◆ Activity
Please resume the piece on the OSU Honey Bee Lab's pollinator research, starting right after its last sentence.

OSU Honey Bee Lab helps keep pollinators healthy and thriving

OSU Honey Bee Lab research inspect hives.

Honeybees are crucial pollinators for many crops, including apples, blueberries, cherries, carrots, clover, melons, almonds and broccoli. Nationwide, they pollinate an estimated $20 billion in food crops each year. But the total number of managed honeybee colonies has steadily decreased over the last 50 years, far below the number needed to meet U.S. pollination recommendations.

According to the Oregon Bee Project, Oregon’s honeybee colonies have been beset by significant new pest and disease pressures over the last few decades; this has led to poor colony survival and substantially increased beekeeper input and labor costs. The bees are also susceptible to some pesticides that are used in agriculture, forestry, vector control, and landscape management.

Oregon State University Extension Service and Agricultural Experiment Station researchers are making sure that these hardworking insects are healthy and thriving. Directed by Ramesh Sagili, associate professor of apiculture and honeybee Extension specialist, the OSU Honey Bee Lab focuses its research, Extension, and teaching efforts on three key areas: honeybee health, honeybee nutrition, and honeybee pollination.

OSU has over 100 honeybee colonies across four research apiaries, totaling about 4 million honeybees. The majority of the research is conducted in collaboration with stakeholders that include beekeepers and farmers. The lab is estimated to save Oregon's beekeepers about $5 million a year in reduced colony losses and costs for medications.

Honeybees face significant nutritional challenges. The lab is among the very few leading labs in the United States conducting both basic and applied research to understand and improve honey bee health by providing better nutrition. Some examples of nutrition research include understanding the micronutrient (for example phytosterol) needs of honey bees, evaluating supplemental forage for bees, investigating nutritional composition of pollens available to bees, and examining pollen diversity available to bees during crop pollination.

◆ Data section
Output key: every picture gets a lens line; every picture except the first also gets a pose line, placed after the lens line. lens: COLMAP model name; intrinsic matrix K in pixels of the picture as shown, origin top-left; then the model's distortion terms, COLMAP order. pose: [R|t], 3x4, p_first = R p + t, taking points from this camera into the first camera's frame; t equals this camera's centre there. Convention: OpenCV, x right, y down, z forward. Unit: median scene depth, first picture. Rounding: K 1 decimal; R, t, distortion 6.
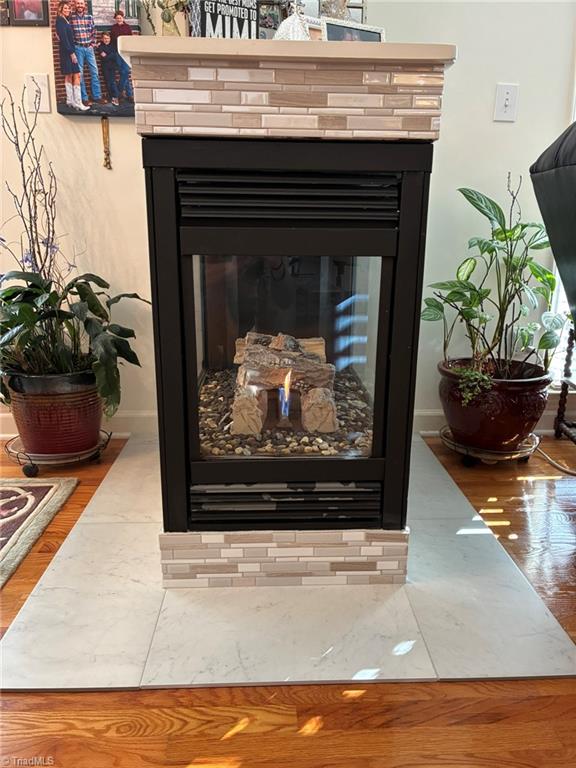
lens RADIAL K [[576.3, 0, 289.1], [0, 576.3, 386.9], [0, 0, 1]] dist [0.065967, -0.084314]
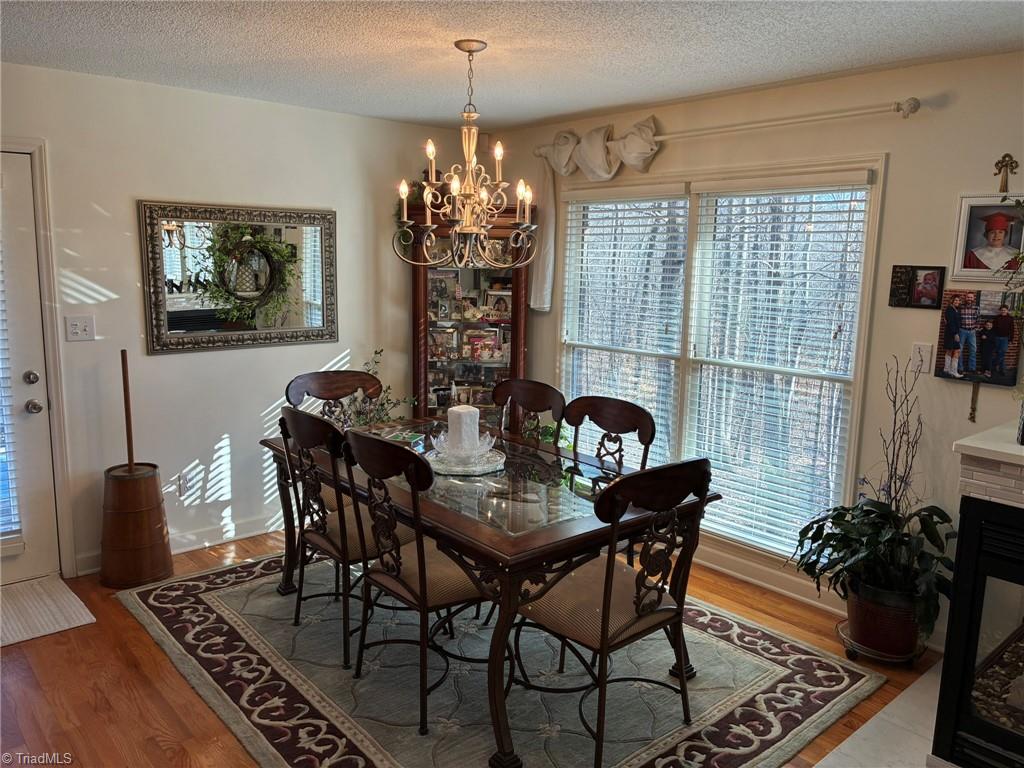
lens RADIAL K [[768.5, 0, 512.0], [0, 768.5, 386.0], [0, 0, 1]] dist [0.065967, -0.084314]
pose [[0.624923, 0.127682, -0.770174, 0.316650], [-0.214233, 0.976710, -0.011908, -0.246353], [0.750716, 0.172439, 0.637723, -0.719660]]
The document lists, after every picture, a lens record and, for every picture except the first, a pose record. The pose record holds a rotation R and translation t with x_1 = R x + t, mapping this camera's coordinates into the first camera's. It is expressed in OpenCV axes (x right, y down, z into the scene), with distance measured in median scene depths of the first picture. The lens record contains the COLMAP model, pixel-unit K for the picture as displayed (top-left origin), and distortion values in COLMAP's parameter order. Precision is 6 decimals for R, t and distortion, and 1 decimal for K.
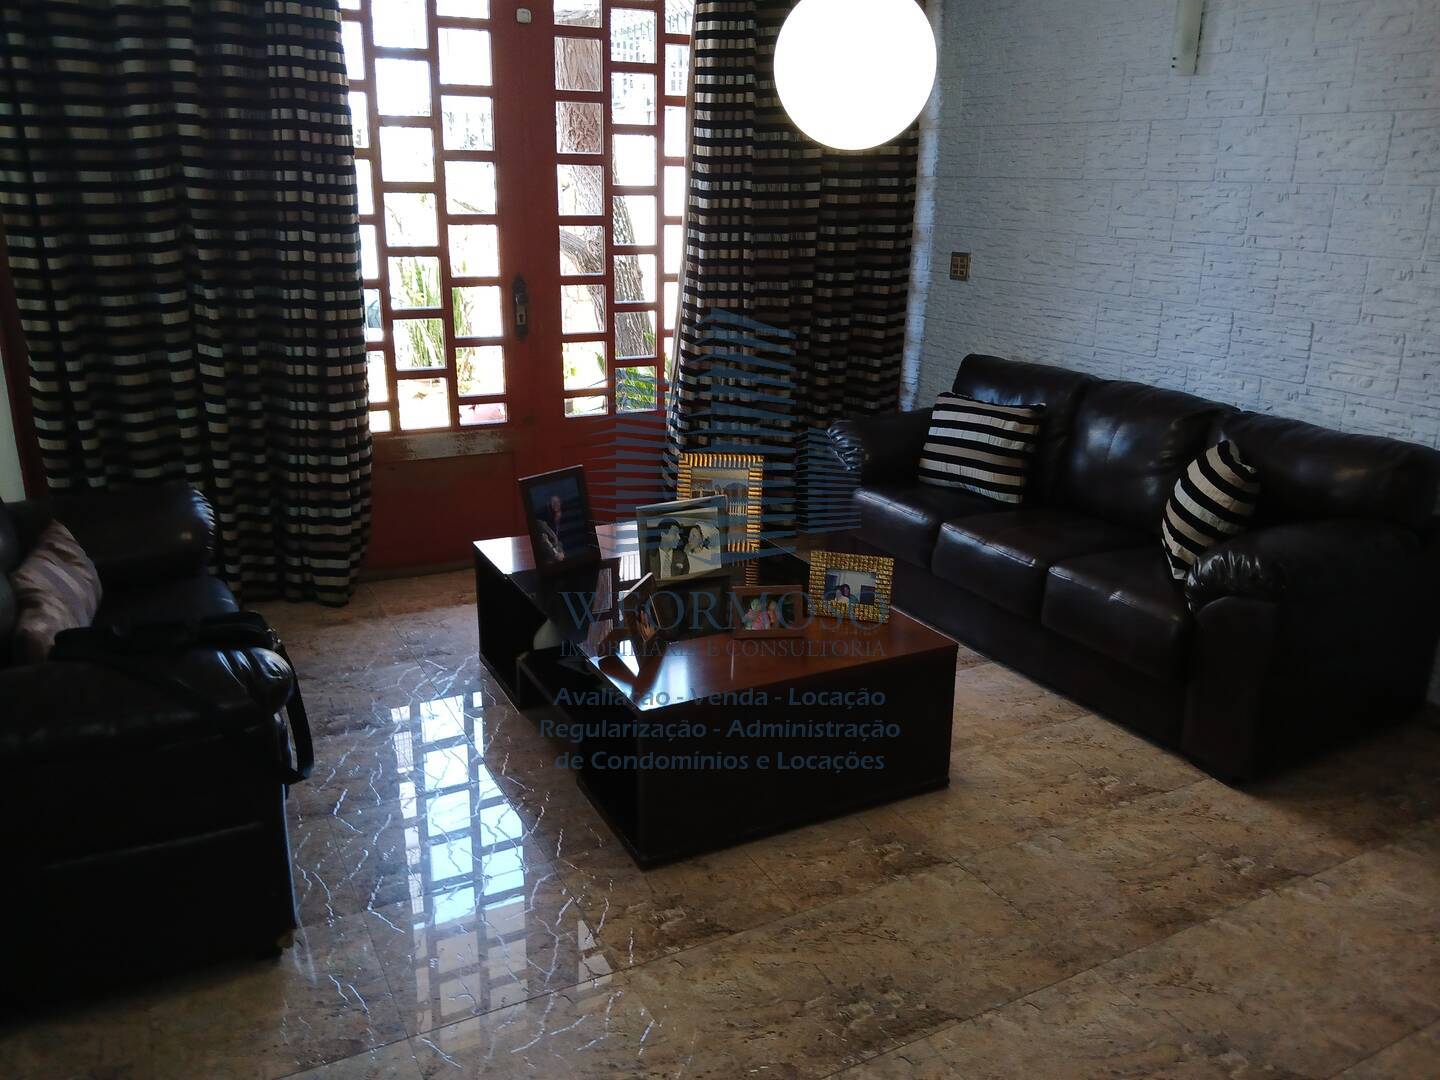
lens RADIAL K [[1131.7, 0, 718.6], [0, 1131.7, 532.6], [0, 0, 1]] dist [0.041661, -0.104922]
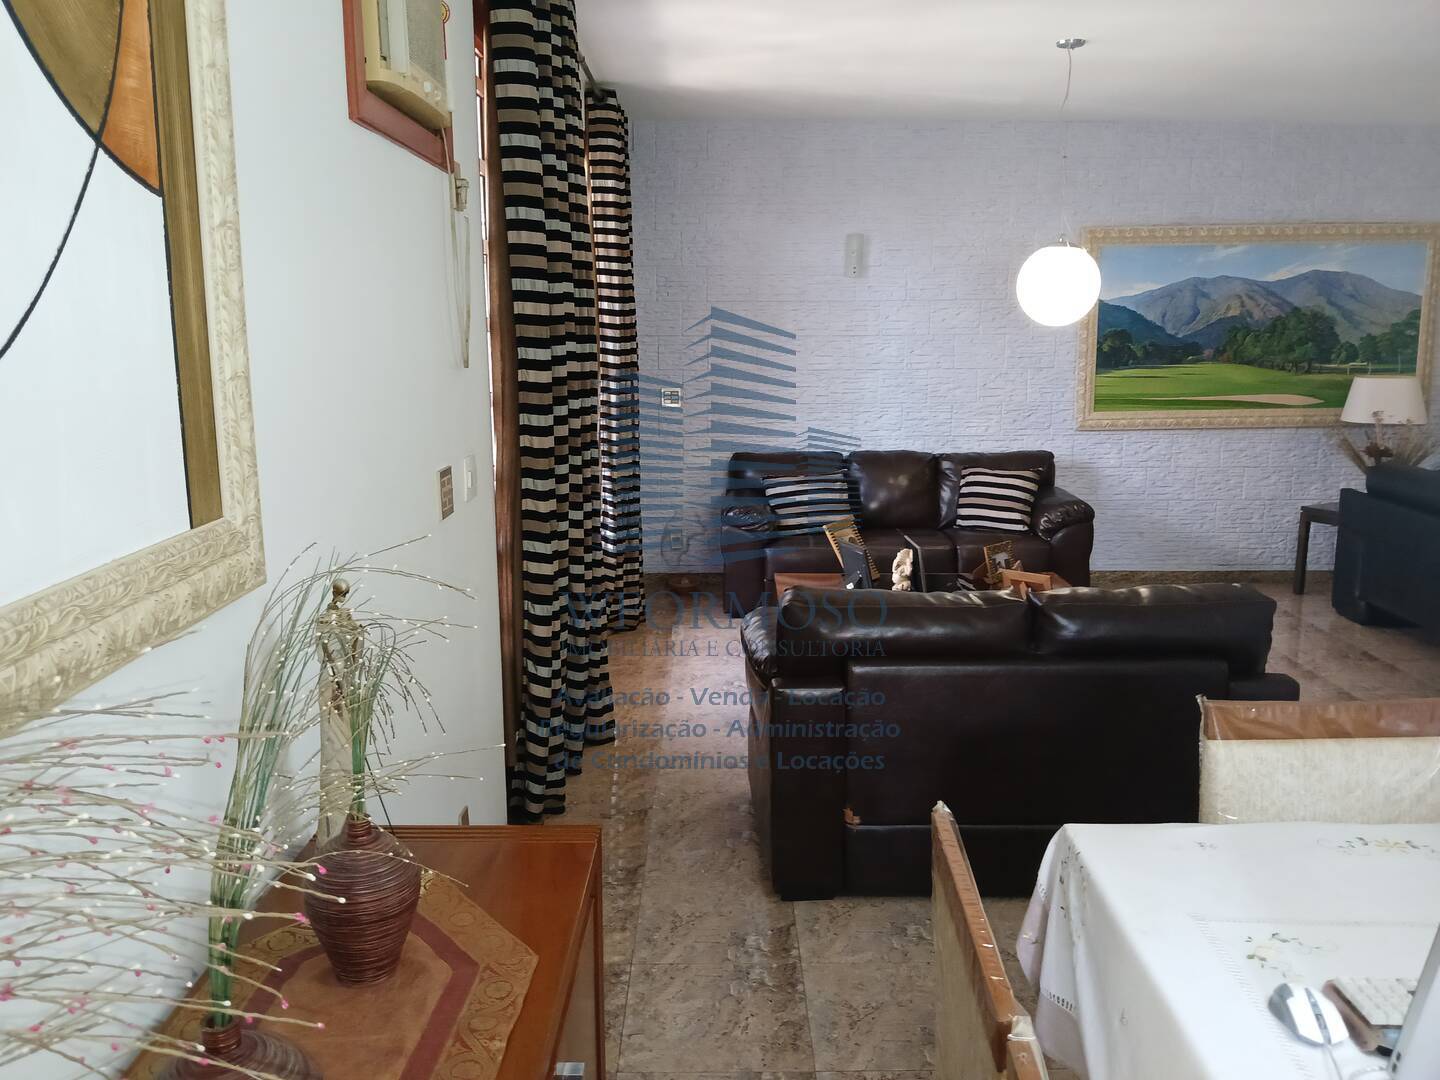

◆ Answer for the task
The lab conducts research to better understand the biology of Varroa mites – ecto-parasites that plague honeybees – and the dynamics of mite populations in honey bee colonies, while also testing the efficacy of different mite control products. The lab provides timely information to beekeepers regarding mite population levels in their hives by sampling their hives at regular intervals.

Lab researchers also study the impacts of pesticides on honeybees with the goal of reducing pesticide exposure and helping farmers choose pesticides that are the least toxic to bees. Some examples of research related to pesticides include: evaluating the toxicity and physiological effects of commonly used pesticides on honeybees, understanding differences in chronic oral toxicity of pesticides to honeybee workers of different age groups, and understanding the exposure of honey bees to pesticides in the landscape.

The lab's pesticide findings were incorporated into a major 2016 revision of the OSU Extension guide "How to Reduce Bee Poisoning from Pesticides," now featuring an accompanying smart-phone app. Other publications of note produced by the lab include "Sampling for Varroa Mites from a Honey Bee Brood Nest," and "Honey Bee Colony Maintenance Expenses: Supplemental Feed, Requeening and Medication."